Nurserie dans le quartier des femmes de la prison de Fleury-Merogis. Les mamans ont la possibilité de garder leur enfant jusqu'à l'âge de 18 mois. © COUTIER BRUNO/SIPA


«L'impossible photographie, prisons parisiennes»


Le musée Carnavalet présente une exposition de 340 photographies réalisées dans les prisons parisiennes (La Force, La Grande et la Petite Roquette, l'Hôtel des Haricots…) de 1851 à nos jours. Ce corpus, inédit, est accompagné de textes et de films d'archives. Des rendez-vous gratuits sont également organisés dans le cadre de l'exposition : nuit des musées le 15 mai, parcours nomades du 3e arrondissement du 28 au 30 mai et un parcours en toutes lettres en juin.
Musée Carnavalet - 23, rue Sévigné, Paris 3e. Tél. : 01 44 59 58 58
Programme complet sur www.carnavalet.paris.fr Jusqu'au 4 juillet, du mardi au dimanche, de 10 heures à 18 heures, 7 €.


Comment les aider ?


Il est impossible de faire des dons à des personnes incarcérées : ni monture de lunettes, ni médicaments, ni aucune sorte de matériel médical ne peuvent entrer dans les centres de détention. En revanche, l'Association nationale des visiteurs de prison a besoin de bénévoles. Un entretien est requis et une formation est donnée par l'association. Il est nécessaire de suivre une charte de déontologie et d'effectuer, avec succès, une période probatoire. Il faut ensuite accepter de rendre visite régulièrement à une ou plusieurs détenues qui ont demandé cette aide.
Pour en savoir plus : rendez-vous sur le site www.anvp.org, puis «devenir-visiteuse-ou-visiteur-de-prison».

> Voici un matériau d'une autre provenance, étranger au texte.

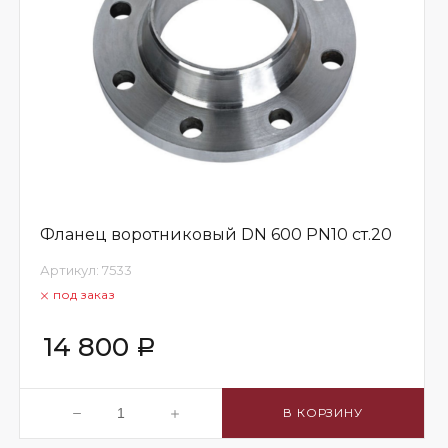
Фланец воротниковый DN 600 PN10 ст.20
Артикул:
7533
под заказ
14 800
Р
В КОРЗИНУ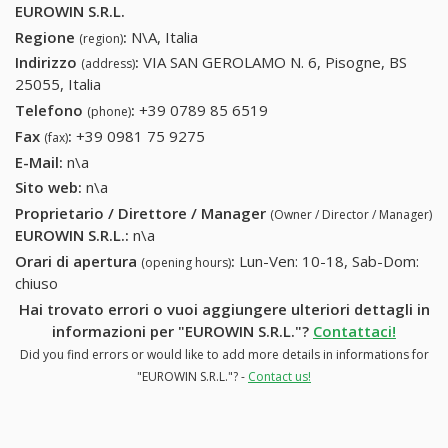
EUROWIN S.R.L.
Regione
:
N\A, Italia
(region)
Indirizzo
:
VIA SAN GEROLAMO N. 6, Pisogne, BS
(address)
25055, Italia
Telefono
:
+39 0789 85 6519
+39 0789 85 6519
(phone)
Fax
:
+39 0981 75 9275
+39 0981 75 9275
(fax)
E-Mail:
n\a
Sito web:
n\a
Proprietario / Direttore / Manager
(Owner / Director / Manager)
EUROWIN S.R.L.
:
n\a
Orari di apertura
:
Lun-Ven: 10-18, Sab-Dom:
(opening hours)
chiuso
Hai trovato errori o vuoi aggiungere ulteriori dettagli in
informazioni per "EUROWIN S.R.L."?
Contattaci!
Did you find errors or would like to add more details in informations for
"EUROWIN S.R.L."? -
Contact us!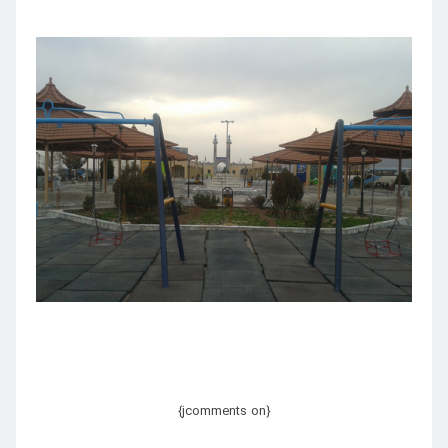
{jcomments on}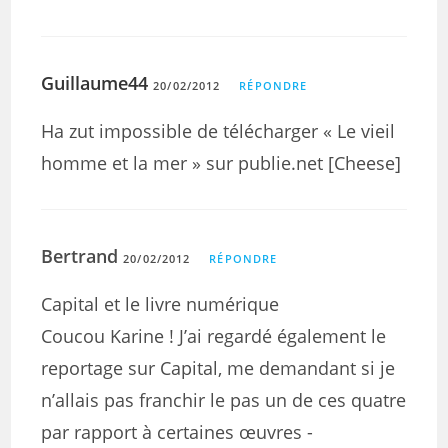
Guillaume44
20/02/2012
RÉPONDRE
Ha zut impossible de télécharger « Le vieil
homme et la mer » sur publie.net [Cheese]
Bertrand
20/02/2012
RÉPONDRE
Capital et le livre numérique
Coucou Karine ! J’ai regardé également le
reportage sur Capital, me demandant si je
n’allais pas franchir le pas un de ces quatre
par rapport à certaines œuvres -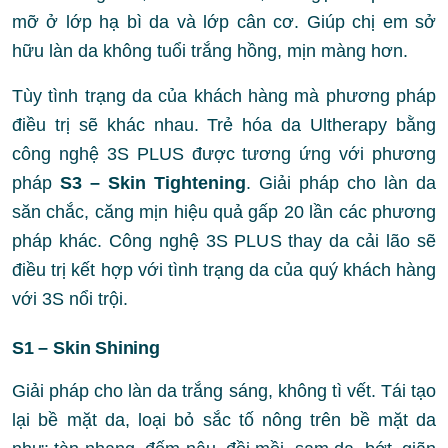
mỡ ở lớp hạ bì da và lớp cân cơ. Giúp chị em sở
hữu làn da không tuổi trắng hồng, mịn màng hơn.
Tùy tình trạng da của khách hàng mà phương pháp
điều trị sẽ khác nhau. Trẻ hóa da Ultherapy bằng
công nghệ 3S PLUS được tương ứng với phương
pháp
S3 – Skin Tightening
. Giải pháp cho làn da
săn chắc, căng mịn hiệu quả gấp 20 lần các phương
pháp khác. Công nghệ 3S PLUS thay da cải lão sẽ
điều trị kết hợp với tình trạng da của quý khách hàng
với 3S nổi trội.
S1 – Skin Shining
Giải pháp cho làn da trắng sáng, không tì vết. Tái tạo
lại bề mặt da, loại bỏ sắc tố nông trên bề mặt da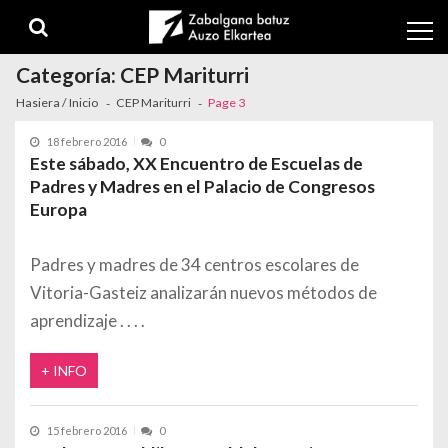
Skip to navigation
Skip to content
Categoría:
CEP Mariturri
Hasiera / Inicio
CEP Mariturri
Page 3
18 febrero 2016
0
Este sábado, XX Encuentro de Escuelas de
Padres y Madres en el Palacio de Congresos
Europa
Padres y madres de 34 centros escolares de
Vitoria-Gasteiz analizarán nuevos métodos de
aprendizaje
+ INFO
15 febrero 2016
0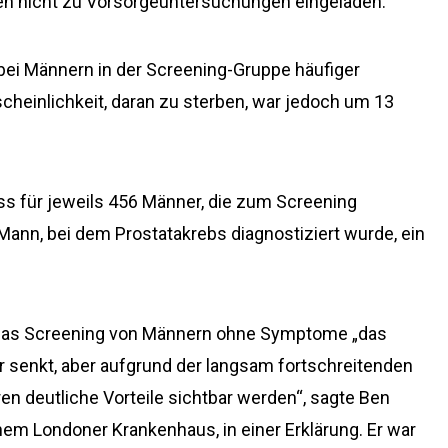
en nicht zu Vorsorgeuntersuchungen eingeladen.
bei Männern in der Screening-Gruppe häufiger
scheinlichkeit, daran zu sterben, war jedoch um 13
s für jeweils 456 Männer, die zum Screening
Mann, bei dem Prostatakrebs diagnostiziert wurde, ein
s das Screening von Männern ohne Symptome „das
ar senkt, aber aufgrund der langsam fortschreitenden
ren deutliche Vorteile sichtbar werden“, sagte Ben
inem Londoner Krankenhaus, in einer Erklärung. Er war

Des chiffres pour mieux comprendre


En France
• 63 établissements pénitentiaires sur 186 accueillent des femmes. Trois établissements seulement accueillent les femmes condamnées à des moyennes ou longues peines. Ils sont situés dans la moitié nord du pays : Rennes, Bapaume et Joux-la-Ville. Ce qui pose un problème de visite aux familles vivant dans le Sud.
• 39 % des détenues sont incarcérées dans des établissements accueillant moins de 50 femmes, 22 % dans des prisons qui accueillent entre 50 et 100 femmes et 36 % dans des établissements recevant entre 100 à 350 détenues.
En Angleterre et au pays de Galles
90 % des femmes incarcérées présentent des troubles psychologiques, sont toxicomanes, ou les deux à la fois.


L'actu


En visite à la prison de Bois-d'Arcy le 19 avril 2010, Roselyne Bachelot et Michelle Alliot-Marie ont annoncé la mise en place prochaine d'un plan d'action ambitieux sur la prise en charge sanitaire des détenus.